Prior to Realms of Fantasy, I only had an amorphous mishmash of authors, titles, and terms swimming around in my skull to put description to the fantasy genre; afterwards, I had a foundation to build on. As a teenager at the time, I was blazing my way through entire shelves of science fiction and horror with only a bit of fantasy sprinkles on top, but now I knew which books and stories to look for and how they related to others in the genre. Divided by story setting (the ‘Realms’ of the title), Realms of Fantasy approaches its survey of the fantasy genre by focusing on the extraordinary acts of secondary world creation by the masters of the art. While each chapter focuses on one major work, related works are highlighted – for example the ‘Mars’ chapter focuses on Barsoom, but also highlights the Martian works of Leigh Brackett, C.S. Lewis, and Ray Bradbury.
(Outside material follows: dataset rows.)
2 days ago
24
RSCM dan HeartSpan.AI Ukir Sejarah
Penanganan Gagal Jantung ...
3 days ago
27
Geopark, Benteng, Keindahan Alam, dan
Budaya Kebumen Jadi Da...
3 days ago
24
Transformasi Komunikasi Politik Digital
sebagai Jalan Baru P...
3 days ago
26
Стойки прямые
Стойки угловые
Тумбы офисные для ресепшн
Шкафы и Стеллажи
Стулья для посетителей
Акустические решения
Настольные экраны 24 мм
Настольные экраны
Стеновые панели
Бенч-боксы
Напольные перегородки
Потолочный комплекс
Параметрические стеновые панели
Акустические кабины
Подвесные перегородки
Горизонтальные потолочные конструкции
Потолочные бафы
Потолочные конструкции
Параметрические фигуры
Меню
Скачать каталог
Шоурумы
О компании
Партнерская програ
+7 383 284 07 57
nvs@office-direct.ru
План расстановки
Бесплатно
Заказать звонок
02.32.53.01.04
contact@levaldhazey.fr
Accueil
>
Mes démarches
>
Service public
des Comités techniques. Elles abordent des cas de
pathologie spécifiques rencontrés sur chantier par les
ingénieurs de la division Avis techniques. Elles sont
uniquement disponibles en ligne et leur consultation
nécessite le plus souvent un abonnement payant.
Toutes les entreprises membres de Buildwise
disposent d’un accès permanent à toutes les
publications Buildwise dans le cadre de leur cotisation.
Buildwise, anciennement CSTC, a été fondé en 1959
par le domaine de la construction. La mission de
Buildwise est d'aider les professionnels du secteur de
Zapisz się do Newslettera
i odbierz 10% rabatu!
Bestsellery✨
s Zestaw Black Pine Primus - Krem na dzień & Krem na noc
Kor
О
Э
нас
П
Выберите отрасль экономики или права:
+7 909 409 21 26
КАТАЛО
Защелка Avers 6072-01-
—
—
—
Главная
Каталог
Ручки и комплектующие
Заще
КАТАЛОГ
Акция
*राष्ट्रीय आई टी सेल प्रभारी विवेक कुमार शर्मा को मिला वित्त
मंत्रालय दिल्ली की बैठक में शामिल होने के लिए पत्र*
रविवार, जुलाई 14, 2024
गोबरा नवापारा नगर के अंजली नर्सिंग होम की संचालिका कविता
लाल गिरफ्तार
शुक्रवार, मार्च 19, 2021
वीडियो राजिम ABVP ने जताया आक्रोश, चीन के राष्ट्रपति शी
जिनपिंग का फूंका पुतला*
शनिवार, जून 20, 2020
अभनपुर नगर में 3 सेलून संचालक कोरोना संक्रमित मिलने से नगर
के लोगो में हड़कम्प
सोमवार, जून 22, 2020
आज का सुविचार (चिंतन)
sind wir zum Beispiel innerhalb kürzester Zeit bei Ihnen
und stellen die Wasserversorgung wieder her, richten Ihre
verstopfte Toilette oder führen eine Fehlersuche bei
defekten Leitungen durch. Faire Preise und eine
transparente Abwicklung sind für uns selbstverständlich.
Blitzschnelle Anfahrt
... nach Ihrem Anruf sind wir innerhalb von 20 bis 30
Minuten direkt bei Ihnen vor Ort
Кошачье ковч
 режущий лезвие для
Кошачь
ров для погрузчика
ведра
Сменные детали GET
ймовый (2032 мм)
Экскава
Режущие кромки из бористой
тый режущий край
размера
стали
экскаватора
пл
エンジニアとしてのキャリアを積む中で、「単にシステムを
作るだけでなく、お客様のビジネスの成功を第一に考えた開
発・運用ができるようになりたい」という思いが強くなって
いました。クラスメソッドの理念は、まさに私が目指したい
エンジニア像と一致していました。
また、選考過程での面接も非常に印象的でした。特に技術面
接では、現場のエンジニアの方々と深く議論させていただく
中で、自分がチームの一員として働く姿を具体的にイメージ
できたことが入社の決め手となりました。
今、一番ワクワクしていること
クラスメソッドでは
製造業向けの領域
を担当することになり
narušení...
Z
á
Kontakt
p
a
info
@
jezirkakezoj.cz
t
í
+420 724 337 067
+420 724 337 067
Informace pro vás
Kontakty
This was the book that introduced me to future favorite authors Mervyn Peake and Gene Wolfe, it was the first time I’d ever heard about Earthsea, The Night Land, or The Dying Earth, and it put characters like Conan and Elric into literary context. In a lot of ways it was the capstone to my early reading – I wasn’t really still a young reader at this point, skipping lunch to read Orwell or LeCarre or A Canticle for Leibowitz in the High School Library – but Realms of Fantasy was the prism through which the undifferentiated bright glow of my childhood enthusiasm was brought into the kind of beam-strength focus that I would use to light the path ahead.


1Villains of Volturnas by Jean Blashfield in particular. In researching some of the Endless Quest line for this review I learned that they actually had several books set in the Hyborian Age, but somehow I missed them completely. So close!

2 Many years later I would have the distinct and somewhat surreal pleasure of seeing a story of my own illustrated by the great baroque genius and Master of All Things Gribbly Ian Miller. You can see it too in the first issue of Tales From the Magician’s Skull.